Expression of Cdk5r1, and Not Cdk5, Induces Primary β-cell Proliferation

Carrie Draney and Amanda Hobson, Brigham Young University


Decreased β-cell mass is a hallmark of type 1 and type 2 diabetes. The use of islet transplantation as a diabetes therapy is hampered by the relative paucity of transplant ready islets. Greater understanding of the proliferative pathways controlling islet proliferation may be harnessed to increase functional β-cell mass through transplantation or by enhanced growth of endogenous β-cells.
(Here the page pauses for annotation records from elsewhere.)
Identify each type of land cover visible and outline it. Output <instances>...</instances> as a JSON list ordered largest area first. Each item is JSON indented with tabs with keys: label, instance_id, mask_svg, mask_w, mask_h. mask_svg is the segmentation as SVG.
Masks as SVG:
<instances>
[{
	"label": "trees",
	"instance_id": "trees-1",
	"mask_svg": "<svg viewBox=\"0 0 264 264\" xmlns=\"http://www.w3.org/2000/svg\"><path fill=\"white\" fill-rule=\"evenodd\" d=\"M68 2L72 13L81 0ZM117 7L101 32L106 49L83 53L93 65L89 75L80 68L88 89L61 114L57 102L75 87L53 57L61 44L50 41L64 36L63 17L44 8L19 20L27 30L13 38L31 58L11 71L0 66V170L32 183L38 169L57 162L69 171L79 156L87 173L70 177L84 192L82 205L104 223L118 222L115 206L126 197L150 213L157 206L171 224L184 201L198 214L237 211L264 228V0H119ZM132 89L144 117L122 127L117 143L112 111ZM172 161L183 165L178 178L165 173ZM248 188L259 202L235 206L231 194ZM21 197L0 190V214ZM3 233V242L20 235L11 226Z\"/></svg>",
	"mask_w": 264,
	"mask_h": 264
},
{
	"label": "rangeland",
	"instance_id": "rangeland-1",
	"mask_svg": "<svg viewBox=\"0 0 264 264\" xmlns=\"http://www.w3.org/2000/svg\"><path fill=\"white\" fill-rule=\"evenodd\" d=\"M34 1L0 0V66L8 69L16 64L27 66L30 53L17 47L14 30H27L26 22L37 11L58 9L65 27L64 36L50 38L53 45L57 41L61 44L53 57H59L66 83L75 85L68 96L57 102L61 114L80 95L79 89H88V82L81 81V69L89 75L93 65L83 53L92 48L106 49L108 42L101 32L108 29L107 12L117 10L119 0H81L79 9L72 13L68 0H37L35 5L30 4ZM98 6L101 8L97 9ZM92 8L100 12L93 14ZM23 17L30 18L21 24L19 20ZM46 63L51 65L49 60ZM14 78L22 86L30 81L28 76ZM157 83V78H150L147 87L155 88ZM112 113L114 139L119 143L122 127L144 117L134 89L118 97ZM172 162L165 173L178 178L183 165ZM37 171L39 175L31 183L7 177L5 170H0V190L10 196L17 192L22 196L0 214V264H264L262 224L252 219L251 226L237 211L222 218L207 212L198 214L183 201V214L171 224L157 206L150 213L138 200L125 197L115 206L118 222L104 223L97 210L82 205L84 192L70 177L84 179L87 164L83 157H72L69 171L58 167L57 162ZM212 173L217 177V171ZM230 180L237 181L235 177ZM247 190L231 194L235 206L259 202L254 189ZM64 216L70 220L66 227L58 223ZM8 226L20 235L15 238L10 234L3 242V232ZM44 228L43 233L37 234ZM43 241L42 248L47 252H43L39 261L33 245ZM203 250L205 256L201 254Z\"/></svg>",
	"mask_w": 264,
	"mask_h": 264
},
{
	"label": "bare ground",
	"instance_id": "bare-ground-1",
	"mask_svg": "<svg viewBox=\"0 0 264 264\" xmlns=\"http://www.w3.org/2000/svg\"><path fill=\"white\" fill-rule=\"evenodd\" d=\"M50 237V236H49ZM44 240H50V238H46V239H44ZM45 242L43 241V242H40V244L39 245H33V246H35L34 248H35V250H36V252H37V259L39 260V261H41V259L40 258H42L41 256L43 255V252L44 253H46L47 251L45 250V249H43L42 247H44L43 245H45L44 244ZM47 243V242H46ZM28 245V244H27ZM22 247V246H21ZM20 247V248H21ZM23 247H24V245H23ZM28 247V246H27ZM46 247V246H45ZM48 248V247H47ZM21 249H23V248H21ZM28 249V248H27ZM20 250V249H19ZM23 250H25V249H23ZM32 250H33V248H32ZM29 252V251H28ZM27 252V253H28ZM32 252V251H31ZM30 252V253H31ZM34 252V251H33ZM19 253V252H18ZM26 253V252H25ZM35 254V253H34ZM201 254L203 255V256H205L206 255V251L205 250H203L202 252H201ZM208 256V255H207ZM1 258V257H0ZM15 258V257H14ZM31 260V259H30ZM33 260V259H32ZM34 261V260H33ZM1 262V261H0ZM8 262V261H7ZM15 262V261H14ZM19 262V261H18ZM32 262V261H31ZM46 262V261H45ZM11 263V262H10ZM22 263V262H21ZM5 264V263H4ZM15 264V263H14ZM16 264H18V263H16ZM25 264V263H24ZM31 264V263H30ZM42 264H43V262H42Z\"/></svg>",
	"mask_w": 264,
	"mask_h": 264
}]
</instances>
We have shown that the β-cell transcription factor Nkx6.1 induces β-cell proliferation by upregulating the orphan nuclear hormone receptors Nr4a1 and Nr4a3. Using expression analysis to elucidate the Nkx6.1 independent mechanism by which Nr4a1 and Nr4a3 induce β-cell proliferation, we demonstrated that cyclin-dependent kinase 5 regulatory subunit 1 (Cdk5r1) is upregulated by Nr4a1 and Nr4a3 and not Nkx6.1. Adenovirus mediated overexpression of Cdk5r1 is sufficient to induce proliferation in primary rat islets. The observed proliferation is primarily in β-cells. Glucose stimulated insulin secretion is maintained with Cdk5r1 overexpression. The Cdk5 inhibitor, roscovitine, blocks islet proliferation, suggesting that Nr4a mediated β-cell proliferation is a kinase dependent event. Overexpression of Cdk5r1 results in pRb phosphorylation, which is inhibited by roscovitine treatment. These data demonstrate that activation of the Cdk5 complex is sufficient to induce β-cell proliferation while maintaining glucose stimulated insulin secretion.